Charlotte, wondering, but resisting, bent over the bowl again. "Then it's impossible. It's more than I can afford."

"Ah," the man returned, "one can sometimes afford for a present more than one can afford for one's self." He said it so coaxingly that she found herself going on without, as might be said, putting him in his place. "Oh, of course it would be only for a present—!"

"Then it would be a lovely one."

"Does one make a present," she asked, "of an object that contains, to one's knowledge, a flaw?"

"Well, if one knows of it one has only to mention it. The good faith," the man smiled, "is always there."

"And leave the person to whom one gives the thing, you mean, to discover it?"

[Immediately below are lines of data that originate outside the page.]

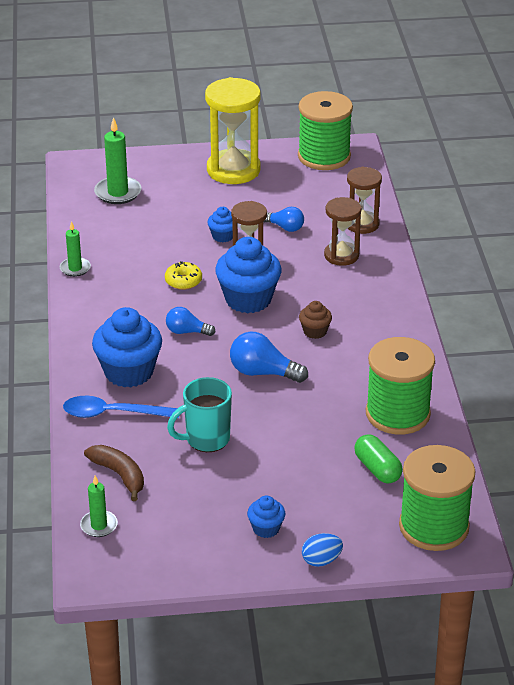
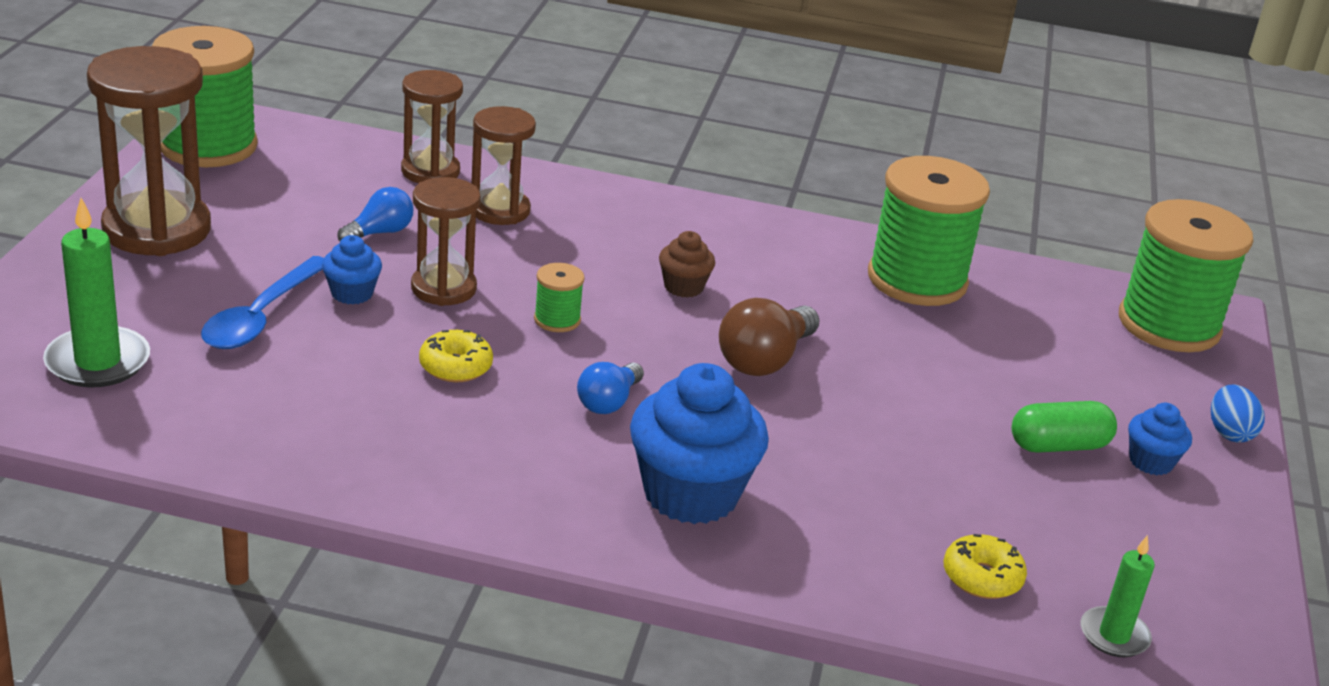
camera: 75 degrees left, 5 degrees down
(75, 268) = (314, 476): green candle -> none
(112, 413) = (804, 543): blue spoon -> blue spoon (260, 317)
(119, 475) = (982, 577): brown banana -> yellow donut
(206, 439) = (916, 460): turquoise mug -> none
(233, 170) = (157, 229): yellow hourglass -> brown hourglass
(248, 299) = (557, 320): blue cupcake -> green spool
(263, 372) = (764, 360): blue light bulb -> brown light bulb
(377, 469) = (1036, 330): green capsule -> green capsule (1058, 445)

"He wouldn't discover it—if you're speaking of a gentleman."

"I'm not speaking of anyone in particular," Charlotte said.

"Well, whoever it might be. He might know—and he might try. But he wouldn't find."

She kept her eyes on him as if, though unsatisfied, mystified, she yet had a fancy for the bowl. "Not even if the thing should come to pieces?" And then as he was silent: "Not even if he should have to say to me 'The Golden Bowl is broken'?"

He was still silent; after which he had his strangest smile. "Ah, if anyone should WANT to smash it—!"

She laughed; she almost admired the little man's expression. "You mean one could smash it with a hammer?"